## Entries taken from a collection
==========

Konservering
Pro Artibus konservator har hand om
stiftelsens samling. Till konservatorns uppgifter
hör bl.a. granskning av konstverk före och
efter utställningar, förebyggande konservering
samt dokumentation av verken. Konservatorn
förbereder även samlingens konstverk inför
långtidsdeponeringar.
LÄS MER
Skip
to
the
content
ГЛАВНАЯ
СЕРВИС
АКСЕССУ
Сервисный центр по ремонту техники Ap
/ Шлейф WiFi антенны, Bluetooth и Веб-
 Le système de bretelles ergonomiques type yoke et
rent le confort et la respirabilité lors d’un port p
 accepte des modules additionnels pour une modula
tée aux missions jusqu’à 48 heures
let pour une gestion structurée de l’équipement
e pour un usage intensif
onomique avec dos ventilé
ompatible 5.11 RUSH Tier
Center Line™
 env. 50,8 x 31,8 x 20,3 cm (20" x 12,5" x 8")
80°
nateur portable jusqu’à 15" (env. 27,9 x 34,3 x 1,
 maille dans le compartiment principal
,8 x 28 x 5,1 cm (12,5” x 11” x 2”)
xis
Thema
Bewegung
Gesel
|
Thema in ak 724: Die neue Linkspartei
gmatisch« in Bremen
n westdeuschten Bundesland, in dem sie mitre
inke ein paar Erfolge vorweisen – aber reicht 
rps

==========

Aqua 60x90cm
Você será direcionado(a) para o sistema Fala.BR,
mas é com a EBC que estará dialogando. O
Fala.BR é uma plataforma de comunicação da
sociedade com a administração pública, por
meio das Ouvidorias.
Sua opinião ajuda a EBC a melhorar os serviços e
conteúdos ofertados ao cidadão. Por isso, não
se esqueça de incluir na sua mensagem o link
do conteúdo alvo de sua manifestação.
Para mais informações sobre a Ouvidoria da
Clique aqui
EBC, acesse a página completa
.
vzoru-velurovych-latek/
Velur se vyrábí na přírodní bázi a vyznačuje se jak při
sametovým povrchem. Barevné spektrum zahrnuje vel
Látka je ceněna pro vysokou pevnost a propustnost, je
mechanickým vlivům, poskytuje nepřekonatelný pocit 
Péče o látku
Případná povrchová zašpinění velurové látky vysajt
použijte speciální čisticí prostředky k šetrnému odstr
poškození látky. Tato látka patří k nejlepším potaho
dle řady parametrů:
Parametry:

==========

## What is being asked
Write out the rows that start with the line containing "Aqua 60x90cm" and end with the line containing "Případná povrchová zašpinění", keeping both of those lines.

## Output below
Aqua 60x90cm
Você será direcionado(a) para o sistema Fala.BR,
mas é com a EBC que estará dialogando. O
Fala.BR é uma plataforma de comunicação da
sociedade com a administração pública, por
meio das Ouvidorias.
Sua opinião ajuda a EBC a melhorar os serviços e
conteúdos ofertados ao cidadão. Por isso, não
se esqueça de incluir na sua mensagem o link
do conteúdo alvo de sua manifestação.
Para mais informações sobre a Ouvidoria da
Clique aqui
EBC, acesse a página completa
.
vzoru-velurovych-latek/
Velur se vyrábí na přírodní bázi a vyznačuje se jak při
sametovým povrchem. Barevné spektrum zahrnuje vel
Látka je ceněna pro vysokou pevnost a propustnost, je
mechanickým vlivům, poskytuje nepřekonatelný pocit 
Péče o látku
Případná povrchová zašpinění velurové látky vysajt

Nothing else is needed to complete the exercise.